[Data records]

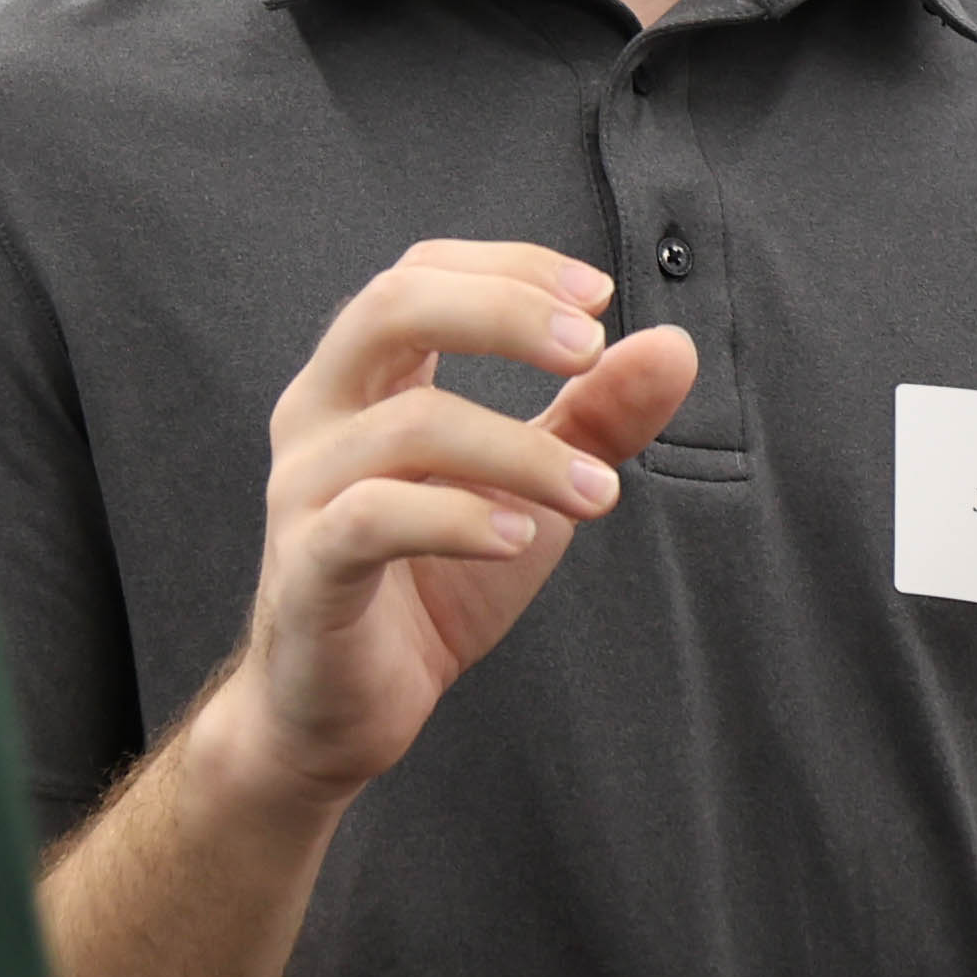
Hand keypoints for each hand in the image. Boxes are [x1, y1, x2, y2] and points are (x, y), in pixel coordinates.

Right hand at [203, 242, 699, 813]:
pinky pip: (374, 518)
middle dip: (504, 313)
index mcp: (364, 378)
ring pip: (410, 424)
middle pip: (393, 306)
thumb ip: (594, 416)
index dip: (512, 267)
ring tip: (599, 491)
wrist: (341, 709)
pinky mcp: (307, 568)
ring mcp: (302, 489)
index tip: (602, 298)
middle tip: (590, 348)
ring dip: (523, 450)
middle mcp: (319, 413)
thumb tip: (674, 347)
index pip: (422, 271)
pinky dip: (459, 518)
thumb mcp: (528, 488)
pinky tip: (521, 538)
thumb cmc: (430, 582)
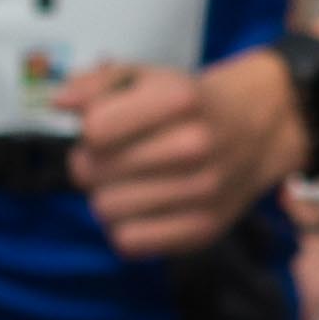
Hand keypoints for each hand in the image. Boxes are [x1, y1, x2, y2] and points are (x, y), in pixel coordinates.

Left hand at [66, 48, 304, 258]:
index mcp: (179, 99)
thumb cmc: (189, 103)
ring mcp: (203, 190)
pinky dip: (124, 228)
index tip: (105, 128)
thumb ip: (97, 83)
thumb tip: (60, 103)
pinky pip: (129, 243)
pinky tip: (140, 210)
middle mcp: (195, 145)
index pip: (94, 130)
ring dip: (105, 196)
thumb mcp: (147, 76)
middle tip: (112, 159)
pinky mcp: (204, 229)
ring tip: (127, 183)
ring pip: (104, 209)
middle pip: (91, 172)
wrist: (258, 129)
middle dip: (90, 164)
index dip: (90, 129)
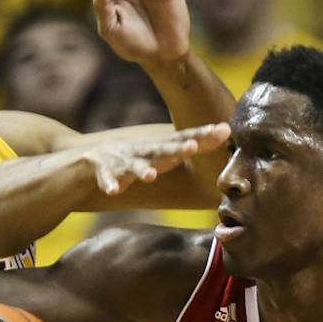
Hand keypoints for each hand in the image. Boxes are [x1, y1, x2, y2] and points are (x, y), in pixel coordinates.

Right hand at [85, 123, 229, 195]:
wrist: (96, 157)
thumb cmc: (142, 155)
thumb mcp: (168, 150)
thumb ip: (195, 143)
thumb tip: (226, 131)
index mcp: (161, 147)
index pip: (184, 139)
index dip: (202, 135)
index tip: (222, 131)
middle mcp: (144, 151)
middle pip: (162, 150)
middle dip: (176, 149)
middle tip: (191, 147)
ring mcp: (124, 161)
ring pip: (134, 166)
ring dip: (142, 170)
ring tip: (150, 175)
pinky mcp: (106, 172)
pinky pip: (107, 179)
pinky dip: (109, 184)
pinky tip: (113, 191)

_Problem details_: All that should be written out is the stretch of lines above between the one holding "wrist: (341, 709)" and the one holding "thumb cmc: (430, 582)", inclusive, exactly as given.

_Answer box_:
wrist: (341, 709)
pinky mcp: (307, 568)
ring mcp: (302, 489)
index tip: (602, 298)
middle tip: (590, 348)
ring dip: (523, 450)
middle mcp: (319, 413)
thumb tip: (674, 347)
index pip: (422, 271)
pinky dip: (459, 518)
thumb mcp: (528, 488)
pinky tip: (521, 538)
thumb cmc: (430, 582)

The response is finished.